Data records:
======

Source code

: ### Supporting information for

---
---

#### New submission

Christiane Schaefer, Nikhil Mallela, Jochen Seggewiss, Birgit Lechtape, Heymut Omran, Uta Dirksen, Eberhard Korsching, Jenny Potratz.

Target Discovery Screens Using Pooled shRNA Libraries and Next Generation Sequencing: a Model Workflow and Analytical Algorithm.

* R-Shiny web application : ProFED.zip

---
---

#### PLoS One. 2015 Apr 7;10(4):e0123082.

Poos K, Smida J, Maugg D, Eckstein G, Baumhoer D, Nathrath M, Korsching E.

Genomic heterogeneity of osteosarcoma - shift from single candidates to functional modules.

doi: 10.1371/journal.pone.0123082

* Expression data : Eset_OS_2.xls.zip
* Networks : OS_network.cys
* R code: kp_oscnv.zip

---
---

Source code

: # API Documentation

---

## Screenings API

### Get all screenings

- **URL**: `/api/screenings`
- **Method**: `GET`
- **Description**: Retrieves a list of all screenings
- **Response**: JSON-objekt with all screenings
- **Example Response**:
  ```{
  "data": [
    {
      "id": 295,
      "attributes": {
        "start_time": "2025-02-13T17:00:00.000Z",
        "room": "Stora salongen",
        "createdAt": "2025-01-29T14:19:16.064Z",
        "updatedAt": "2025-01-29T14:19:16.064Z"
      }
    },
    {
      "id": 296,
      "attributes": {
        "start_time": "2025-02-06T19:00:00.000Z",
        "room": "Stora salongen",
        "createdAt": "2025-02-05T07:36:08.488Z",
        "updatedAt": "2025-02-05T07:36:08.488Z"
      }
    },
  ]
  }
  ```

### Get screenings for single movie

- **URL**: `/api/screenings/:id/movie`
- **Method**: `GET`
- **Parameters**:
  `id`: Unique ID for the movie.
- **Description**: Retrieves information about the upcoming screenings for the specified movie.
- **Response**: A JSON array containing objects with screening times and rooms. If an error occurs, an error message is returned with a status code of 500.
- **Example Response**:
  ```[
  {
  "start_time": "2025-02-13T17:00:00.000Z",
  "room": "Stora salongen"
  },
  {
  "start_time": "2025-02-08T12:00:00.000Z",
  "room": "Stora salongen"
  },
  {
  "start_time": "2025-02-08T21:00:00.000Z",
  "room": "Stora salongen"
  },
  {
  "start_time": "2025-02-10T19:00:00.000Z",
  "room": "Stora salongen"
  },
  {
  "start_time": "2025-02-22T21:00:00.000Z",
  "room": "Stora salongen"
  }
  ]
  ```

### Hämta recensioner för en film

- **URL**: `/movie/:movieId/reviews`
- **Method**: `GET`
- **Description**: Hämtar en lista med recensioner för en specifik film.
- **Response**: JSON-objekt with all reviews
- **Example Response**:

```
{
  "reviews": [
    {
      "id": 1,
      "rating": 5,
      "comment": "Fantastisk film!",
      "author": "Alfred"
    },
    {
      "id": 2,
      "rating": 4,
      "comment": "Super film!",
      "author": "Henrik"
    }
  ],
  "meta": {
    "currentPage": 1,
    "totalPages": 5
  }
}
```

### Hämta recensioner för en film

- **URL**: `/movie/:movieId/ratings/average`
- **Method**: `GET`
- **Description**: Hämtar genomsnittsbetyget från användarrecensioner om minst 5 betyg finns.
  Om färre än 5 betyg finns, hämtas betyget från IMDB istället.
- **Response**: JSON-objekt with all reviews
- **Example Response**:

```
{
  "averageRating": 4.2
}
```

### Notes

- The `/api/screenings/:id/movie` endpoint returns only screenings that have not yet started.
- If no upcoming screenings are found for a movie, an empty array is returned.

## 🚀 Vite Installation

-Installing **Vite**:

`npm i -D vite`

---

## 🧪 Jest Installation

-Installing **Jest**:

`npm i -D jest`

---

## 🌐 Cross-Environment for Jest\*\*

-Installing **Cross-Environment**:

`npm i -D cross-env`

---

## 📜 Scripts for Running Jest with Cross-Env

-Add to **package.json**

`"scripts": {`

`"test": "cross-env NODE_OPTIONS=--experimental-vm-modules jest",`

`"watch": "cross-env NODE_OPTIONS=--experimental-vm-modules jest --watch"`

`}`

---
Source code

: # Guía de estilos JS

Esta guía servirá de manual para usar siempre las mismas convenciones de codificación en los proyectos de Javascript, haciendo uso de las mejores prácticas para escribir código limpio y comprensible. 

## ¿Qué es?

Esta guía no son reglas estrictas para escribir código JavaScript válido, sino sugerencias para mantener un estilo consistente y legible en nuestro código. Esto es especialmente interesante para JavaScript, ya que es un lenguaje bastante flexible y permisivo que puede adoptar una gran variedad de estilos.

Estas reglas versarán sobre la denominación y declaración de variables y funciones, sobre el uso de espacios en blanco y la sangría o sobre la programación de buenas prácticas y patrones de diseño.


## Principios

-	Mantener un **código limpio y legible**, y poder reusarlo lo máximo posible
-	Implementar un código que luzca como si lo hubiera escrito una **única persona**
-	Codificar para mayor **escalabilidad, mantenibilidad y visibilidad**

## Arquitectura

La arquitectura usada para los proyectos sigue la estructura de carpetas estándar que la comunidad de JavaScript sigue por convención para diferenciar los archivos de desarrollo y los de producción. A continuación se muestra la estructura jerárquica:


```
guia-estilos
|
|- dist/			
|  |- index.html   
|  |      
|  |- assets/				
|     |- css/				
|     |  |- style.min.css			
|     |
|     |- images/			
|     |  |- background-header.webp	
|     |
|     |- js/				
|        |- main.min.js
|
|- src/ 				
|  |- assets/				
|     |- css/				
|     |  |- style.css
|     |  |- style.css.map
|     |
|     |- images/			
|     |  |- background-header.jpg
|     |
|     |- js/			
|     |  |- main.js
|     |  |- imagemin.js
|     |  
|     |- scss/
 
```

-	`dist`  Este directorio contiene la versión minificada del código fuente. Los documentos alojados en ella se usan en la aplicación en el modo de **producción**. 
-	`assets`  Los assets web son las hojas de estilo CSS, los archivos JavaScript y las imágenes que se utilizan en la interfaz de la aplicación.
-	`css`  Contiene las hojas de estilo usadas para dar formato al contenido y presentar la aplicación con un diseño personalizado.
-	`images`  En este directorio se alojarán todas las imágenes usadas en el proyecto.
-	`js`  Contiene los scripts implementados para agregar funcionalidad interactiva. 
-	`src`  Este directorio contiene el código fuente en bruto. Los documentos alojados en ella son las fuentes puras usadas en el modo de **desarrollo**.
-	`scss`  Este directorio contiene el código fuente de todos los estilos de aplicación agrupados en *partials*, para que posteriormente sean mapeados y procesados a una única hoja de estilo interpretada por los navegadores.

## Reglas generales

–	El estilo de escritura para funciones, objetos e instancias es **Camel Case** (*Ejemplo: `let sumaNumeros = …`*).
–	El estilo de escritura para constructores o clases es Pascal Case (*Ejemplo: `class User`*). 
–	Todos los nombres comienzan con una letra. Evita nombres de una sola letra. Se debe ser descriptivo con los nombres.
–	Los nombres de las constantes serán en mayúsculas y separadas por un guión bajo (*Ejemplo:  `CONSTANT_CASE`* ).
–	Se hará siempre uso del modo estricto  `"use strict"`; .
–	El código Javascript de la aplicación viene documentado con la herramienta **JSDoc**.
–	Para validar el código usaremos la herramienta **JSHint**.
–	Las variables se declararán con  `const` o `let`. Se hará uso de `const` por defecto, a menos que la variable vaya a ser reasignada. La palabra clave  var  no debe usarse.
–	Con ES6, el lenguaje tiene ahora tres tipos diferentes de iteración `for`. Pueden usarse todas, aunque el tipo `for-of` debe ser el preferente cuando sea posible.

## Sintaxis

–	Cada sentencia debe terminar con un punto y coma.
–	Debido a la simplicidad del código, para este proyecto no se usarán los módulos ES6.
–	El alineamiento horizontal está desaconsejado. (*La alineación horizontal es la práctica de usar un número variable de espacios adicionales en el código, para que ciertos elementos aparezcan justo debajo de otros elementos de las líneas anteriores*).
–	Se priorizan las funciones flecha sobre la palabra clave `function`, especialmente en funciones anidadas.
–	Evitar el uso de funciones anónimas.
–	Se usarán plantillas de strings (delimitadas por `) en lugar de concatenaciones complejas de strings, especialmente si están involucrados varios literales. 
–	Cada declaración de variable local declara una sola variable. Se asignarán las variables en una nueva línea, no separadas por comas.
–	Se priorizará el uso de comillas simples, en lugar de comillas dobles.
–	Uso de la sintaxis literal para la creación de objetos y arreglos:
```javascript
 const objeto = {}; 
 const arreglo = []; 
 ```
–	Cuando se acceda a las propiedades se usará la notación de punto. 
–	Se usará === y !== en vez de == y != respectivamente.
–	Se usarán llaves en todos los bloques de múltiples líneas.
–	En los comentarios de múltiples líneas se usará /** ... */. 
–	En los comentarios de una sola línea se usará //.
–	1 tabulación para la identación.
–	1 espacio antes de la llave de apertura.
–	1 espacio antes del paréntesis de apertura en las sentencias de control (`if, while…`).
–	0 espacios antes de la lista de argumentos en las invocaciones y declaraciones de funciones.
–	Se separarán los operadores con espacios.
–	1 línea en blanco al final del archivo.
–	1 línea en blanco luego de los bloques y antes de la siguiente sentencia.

======

From the listing, reproduce every line where the word "upcoming" is present.

Your solution:
- **Description**: Retrieves information about the upcoming screenings for the specified movie.
- If no upcoming screenings are found for a movie, an empty array is returned.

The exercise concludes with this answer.